◆ What is expected: Each entry should be written out once more, exactly as given below.

== Segment start ==

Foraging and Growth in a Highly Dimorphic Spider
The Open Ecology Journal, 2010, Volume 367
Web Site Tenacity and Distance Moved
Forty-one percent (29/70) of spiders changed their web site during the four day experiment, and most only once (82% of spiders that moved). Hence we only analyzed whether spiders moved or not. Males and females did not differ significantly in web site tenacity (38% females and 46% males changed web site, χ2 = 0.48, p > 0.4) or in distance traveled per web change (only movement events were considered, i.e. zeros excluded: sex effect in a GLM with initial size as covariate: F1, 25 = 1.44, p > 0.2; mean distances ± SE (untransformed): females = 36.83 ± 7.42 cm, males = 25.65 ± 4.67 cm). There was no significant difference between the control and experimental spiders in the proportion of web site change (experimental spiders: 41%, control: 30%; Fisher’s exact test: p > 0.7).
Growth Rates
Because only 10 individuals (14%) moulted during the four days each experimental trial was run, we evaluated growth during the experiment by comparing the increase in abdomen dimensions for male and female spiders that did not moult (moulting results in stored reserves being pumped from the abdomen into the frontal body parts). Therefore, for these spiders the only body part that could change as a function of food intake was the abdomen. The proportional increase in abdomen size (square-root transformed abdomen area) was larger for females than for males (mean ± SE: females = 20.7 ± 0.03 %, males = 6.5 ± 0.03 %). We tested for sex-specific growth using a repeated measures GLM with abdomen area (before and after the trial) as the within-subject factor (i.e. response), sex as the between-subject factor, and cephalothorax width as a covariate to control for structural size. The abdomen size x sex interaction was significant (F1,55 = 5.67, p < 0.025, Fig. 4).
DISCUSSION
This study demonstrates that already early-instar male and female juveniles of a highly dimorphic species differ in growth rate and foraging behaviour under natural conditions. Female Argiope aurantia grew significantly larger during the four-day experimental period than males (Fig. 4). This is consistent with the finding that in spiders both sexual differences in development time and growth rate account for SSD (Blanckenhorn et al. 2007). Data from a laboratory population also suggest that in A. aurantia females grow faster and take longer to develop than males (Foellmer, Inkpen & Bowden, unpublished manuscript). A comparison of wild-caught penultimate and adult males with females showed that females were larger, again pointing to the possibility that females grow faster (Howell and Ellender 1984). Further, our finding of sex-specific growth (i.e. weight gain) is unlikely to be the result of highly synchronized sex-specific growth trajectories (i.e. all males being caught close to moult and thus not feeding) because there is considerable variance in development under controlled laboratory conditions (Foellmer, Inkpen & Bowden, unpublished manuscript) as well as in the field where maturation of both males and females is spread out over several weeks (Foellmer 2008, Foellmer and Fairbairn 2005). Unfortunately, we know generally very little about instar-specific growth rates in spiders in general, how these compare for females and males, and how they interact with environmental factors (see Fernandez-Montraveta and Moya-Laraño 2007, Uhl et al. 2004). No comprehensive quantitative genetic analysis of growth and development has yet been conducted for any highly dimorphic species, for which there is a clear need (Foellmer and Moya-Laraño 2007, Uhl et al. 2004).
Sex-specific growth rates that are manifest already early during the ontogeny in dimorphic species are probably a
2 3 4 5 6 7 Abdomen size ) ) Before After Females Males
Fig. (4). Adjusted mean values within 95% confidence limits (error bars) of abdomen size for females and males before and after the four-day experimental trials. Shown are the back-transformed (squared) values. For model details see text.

== Segment end ==

◆ Output for this task:
Foraging and Growth in a Highly Dimorphic Spider
The Open Ecology Journal, 2010, Volume 367
Web Site Tenacity and Distance Moved
Forty-one percent (29/70) of spiders changed their web site during the four day experiment, and most only once (82% of spiders that moved). Hence we only analyzed whether spiders moved or not. Males and females did not differ significantly in web site tenacity (38% females and 46% males changed web site, χ2 = 0.48, p > 0.4) or in distance traveled per web change (only movement events were considered, i.e. zeros excluded: sex effect in a GLM with initial size as covariate: F1, 25 = 1.44, p > 0.2; mean distances ± SE (untransformed): females = 36.83 ± 7.42 cm, males = 25.65 ± 4.67 cm). There was no significant difference between the control and experimental spiders in the proportion of web site change (experimental spiders: 41%, control: 30%; Fisher’s exact test: p > 0.7).
Growth Rates
Because only 10 individuals (14%) moulted during the four days each experimental trial was run, we evaluated growth during the experiment by comparing the increase in abdomen dimensions for male and female spiders that did not moult (moulting results in stored reserves being pumped from the abdomen into the frontal body parts). Therefore, for these spiders the only body part that could change as a function of food intake was the abdomen. The proportional increase in abdomen size (square-root transformed abdomen area) was larger for females than for males (mean ± SE: females = 20.7 ± 0.03 %, males = 6.5 ± 0.03 %). We tested for sex-specific growth using a repeated measures GLM with abdomen area (before and after the trial) as the within-subject factor (i.e. response), sex as the between-subject factor, and cephalothorax width as a covariate to control for structural size. The abdomen size x sex interaction was significant (F1,55 = 5.67, p < 0.025, Fig. 4).
DISCUSSION
This study demonstrates that already early-instar male and female juveniles of a highly dimorphic species differ in growth rate and foraging behaviour under natural conditions. Female Argiope aurantia grew significantly larger during the four-day experimental period than males (Fig. 4). This is consistent with the finding that in spiders both sexual differences in development time and growth rate account for SSD (Blanckenhorn et al. 2007). Data from a laboratory population also suggest that in A. aurantia females grow faster and take longer to develop than males (Foellmer, Inkpen & Bowden, unpublished manuscript). A comparison of wild-caught penultimate and adult males with females showed that females were larger, again pointing to the possibility that females grow faster (Howell and Ellender 1984). Further, our finding of sex-specific growth (i.e. weight gain) is unlikely to be the result of highly synchronized sex-specific growth trajectories (i.e. all males being caught close to moult and thus not feeding) because there is considerable variance in development under controlled laboratory conditions (Foellmer, Inkpen & Bowden, unpublished manuscript) as well as in the field where maturation of both males and females is spread out over several weeks (Foellmer 2008, Foellmer and Fairbairn 2005). Unfortunately, we know generally very little about instar-specific growth rates in spiders in general, how these compare for females and males, and how they interact with environmental factors (see Fernandez-Montraveta and Moya-Laraño 2007, Uhl et al. 2004). No comprehensive quantitative genetic analysis of growth and development has yet been conducted for any highly dimorphic species, for which there is a clear need (Foellmer and Moya-Laraño 2007, Uhl et al. 2004).
Sex-specific growth rates that are manifest already early during the ontogeny in dimorphic species are probably a
2 3 4 5 6 7 Abdomen size ) ) Before After Females Males
Fig. (4). Adjusted mean values within 95% confidence limits (error bars) of abdomen size for females and males before and after the four-day experimental trials. Shown are the back-transformed (squared) values. For model details see text.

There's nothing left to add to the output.